The extent to which parents are unable to access the free 15 hours without paying additional fees was highlighted during last month's Public Accounts Committee hearing on the findings of the National Audit Office report on the free entitlement for three- and four-year-olds.
The NAO report, published in February, looked at whether the Department for Education is providing value for money in delivering the free entitlement for education for three- and four-year-olds.
Speaking to delegates at the ICMEC seminar at the University of East London last week, Neil Leitch, chief executive of the Pre-school Learning Alliance, gave a provider perspective on ongoing issues with funding the 15 hours.
Delegates also heard from Julian Wood, the National Audit Office client director of education, who gave an overview of the NAO report's conclusions.
Mr Leitch, who gave evidence to the Public Accounts Committee, said he was amazed that issues regarding funding raised during the hearing appeared to be news to MPs.
'We in the sector know that none of this is news and perhaps it suits everyone to ignore the issue, because there is simply not enough money in the system to deliver on the rhetoric,' he said.
Mr Leitch also spoke about his own experience when he was recently looking for a nursery for his three-year-old, as there was no Alliance nursery in his area.
After finding a nursery he liked and told that they offered the free entitlement he said he would like to take up five three-hour sessions a week, and was surprised to be given a list of fees.

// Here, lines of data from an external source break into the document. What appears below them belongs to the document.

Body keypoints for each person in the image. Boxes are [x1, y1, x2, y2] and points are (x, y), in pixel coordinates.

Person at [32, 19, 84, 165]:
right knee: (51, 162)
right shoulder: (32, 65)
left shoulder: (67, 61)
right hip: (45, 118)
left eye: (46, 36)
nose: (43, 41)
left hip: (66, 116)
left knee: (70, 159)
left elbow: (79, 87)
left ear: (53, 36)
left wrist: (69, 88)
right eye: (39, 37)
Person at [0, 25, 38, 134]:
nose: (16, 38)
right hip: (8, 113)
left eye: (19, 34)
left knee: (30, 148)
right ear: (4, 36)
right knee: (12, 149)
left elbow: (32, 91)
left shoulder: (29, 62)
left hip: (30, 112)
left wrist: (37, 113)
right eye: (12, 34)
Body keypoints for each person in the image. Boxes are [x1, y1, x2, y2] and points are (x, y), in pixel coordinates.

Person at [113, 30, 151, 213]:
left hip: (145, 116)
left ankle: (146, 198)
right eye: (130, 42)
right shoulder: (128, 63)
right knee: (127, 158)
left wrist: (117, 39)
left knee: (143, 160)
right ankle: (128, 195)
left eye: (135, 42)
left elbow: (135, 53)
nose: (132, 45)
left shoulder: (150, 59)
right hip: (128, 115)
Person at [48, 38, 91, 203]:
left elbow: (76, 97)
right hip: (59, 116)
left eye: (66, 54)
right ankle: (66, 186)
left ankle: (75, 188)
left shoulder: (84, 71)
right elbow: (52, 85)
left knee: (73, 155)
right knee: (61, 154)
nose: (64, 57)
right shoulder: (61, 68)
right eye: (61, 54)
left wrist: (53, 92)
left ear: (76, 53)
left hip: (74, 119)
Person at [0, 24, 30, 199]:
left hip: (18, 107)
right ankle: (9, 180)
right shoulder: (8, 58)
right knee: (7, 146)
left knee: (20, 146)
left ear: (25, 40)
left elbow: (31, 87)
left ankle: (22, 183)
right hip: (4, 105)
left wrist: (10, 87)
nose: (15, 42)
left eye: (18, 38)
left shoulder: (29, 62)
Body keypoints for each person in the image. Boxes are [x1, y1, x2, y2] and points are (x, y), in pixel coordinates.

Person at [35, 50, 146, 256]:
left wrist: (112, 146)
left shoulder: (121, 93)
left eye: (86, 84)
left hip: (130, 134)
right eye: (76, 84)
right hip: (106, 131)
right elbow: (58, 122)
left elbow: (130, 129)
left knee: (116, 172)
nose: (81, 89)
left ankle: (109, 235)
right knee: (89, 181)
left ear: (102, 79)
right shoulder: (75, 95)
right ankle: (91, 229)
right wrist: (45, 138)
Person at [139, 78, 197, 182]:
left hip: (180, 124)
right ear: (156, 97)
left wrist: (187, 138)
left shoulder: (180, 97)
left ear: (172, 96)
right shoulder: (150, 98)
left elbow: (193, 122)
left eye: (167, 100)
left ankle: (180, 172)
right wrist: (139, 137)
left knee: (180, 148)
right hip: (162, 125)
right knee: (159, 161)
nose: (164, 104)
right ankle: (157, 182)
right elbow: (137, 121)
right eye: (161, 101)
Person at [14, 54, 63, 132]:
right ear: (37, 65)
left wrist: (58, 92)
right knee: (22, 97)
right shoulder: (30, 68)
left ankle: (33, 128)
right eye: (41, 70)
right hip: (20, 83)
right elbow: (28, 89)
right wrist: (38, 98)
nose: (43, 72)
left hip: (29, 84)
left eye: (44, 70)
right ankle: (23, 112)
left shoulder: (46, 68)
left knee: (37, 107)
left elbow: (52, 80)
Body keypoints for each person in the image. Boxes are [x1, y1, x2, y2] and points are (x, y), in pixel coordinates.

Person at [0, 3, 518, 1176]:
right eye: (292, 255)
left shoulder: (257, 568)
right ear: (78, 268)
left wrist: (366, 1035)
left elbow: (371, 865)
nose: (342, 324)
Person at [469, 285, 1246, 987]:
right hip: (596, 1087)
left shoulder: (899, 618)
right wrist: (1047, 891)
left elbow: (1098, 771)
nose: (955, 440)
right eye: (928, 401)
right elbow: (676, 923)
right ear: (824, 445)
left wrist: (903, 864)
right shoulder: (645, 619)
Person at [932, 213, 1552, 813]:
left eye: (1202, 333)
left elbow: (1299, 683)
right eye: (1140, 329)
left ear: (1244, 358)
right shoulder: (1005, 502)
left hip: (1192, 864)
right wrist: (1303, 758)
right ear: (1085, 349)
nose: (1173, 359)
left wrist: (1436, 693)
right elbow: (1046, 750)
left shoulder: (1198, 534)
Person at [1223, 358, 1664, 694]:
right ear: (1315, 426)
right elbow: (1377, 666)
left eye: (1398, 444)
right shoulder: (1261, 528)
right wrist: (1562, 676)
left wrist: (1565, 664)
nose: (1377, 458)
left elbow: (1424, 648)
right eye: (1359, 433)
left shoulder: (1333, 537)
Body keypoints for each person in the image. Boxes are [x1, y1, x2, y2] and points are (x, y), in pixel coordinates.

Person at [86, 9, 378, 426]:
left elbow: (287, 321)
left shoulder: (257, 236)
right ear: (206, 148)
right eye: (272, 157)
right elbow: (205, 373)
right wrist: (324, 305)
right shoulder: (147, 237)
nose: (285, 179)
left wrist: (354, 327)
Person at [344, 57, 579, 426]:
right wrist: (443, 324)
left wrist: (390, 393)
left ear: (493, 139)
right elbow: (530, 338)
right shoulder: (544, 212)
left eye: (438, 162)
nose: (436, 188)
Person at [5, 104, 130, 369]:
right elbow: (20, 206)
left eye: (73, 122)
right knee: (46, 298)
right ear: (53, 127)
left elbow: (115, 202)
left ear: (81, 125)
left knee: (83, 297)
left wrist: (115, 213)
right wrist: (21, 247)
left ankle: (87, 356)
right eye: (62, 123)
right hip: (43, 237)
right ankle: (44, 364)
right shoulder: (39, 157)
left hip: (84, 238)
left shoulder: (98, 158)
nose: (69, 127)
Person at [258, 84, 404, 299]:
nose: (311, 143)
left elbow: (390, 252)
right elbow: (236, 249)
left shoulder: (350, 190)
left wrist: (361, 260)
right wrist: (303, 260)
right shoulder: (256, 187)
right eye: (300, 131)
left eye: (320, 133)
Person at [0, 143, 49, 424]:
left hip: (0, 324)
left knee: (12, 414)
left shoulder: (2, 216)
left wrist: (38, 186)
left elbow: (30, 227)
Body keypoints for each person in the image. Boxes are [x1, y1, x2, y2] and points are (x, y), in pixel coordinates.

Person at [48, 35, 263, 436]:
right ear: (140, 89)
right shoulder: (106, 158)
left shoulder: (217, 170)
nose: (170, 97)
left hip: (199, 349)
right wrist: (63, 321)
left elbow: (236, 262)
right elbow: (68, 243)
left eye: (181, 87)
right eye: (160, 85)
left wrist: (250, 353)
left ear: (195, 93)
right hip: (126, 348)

When he stressed that he only wanted the 15 hours he was told the provider had always charged top-up fees and that no parents were able to receive the free entitlement without paying a top-up fee.
Mr Leitch said 15,000 children went through the provider, which he described as a 'fairly substantial organisation' every year (pre-school and primary).
When he queried this with the provider's chief executive and asked if there were any circumstances when they would provide the free entitlement without asking for extra fees, he said he was referred back to the terms and conditions.
This backs up anecdotal evidence that many parents are still unable to claim the 15 hours completely free and that the practice of charging top-up fees to parents is still prevalent.
Mr Leitch said he had told this story when he gave evidence to MPs at the Public Accounts Committee hearing.
During the meeting chair Margaret Hodge also quoted examples directly from discussions on Mumsnet, which she had found from a brief search on the morning of the hearing.
Examples she gave to MPs included parents being sent invoices for 'voluntary donations', including a mother who had been billed £1,000 for a term for 14 hours a week at a nursery when her daughters were supposedly receiving the free entitlement.
Tom Jeffery, the permanent secretary at the Department for Education, said that he would look into these cases.
Mr Leitch said this showed the practice of top-up fees was not policed and in some areas was actually condoned. He said there was a conflict, as he knew that providers do not receive enough money to deliver the service.
He said, 'I know that there are many providers who constantly struggle to do the right thing and it jeopardises their entire operation.
'And I also know that if every parent received the free earlyyears entitlement in the way in which it was intended, the system would simply crumble.
'Providers would collapse and Government would then be left to pick up the pieces.'
He said, 'That is why we need to follow up on the commitment by the DfE to look at costs.
'We need to ensure families get what they are entitled to, which means local authorities must pay an equitable rate and that central Government needs to provide sufficient funds for distribution.'
He added, 'At long last we have a credible report that endorses what many providers have been stating for years.'
The Public Accounts Committee is due to publish its response to the report shortly.
Mr Jeffery also confirmed at the meeting that the department would be publishing data to show how local authorities are setting the Early Years Single Funding Formula in their areas.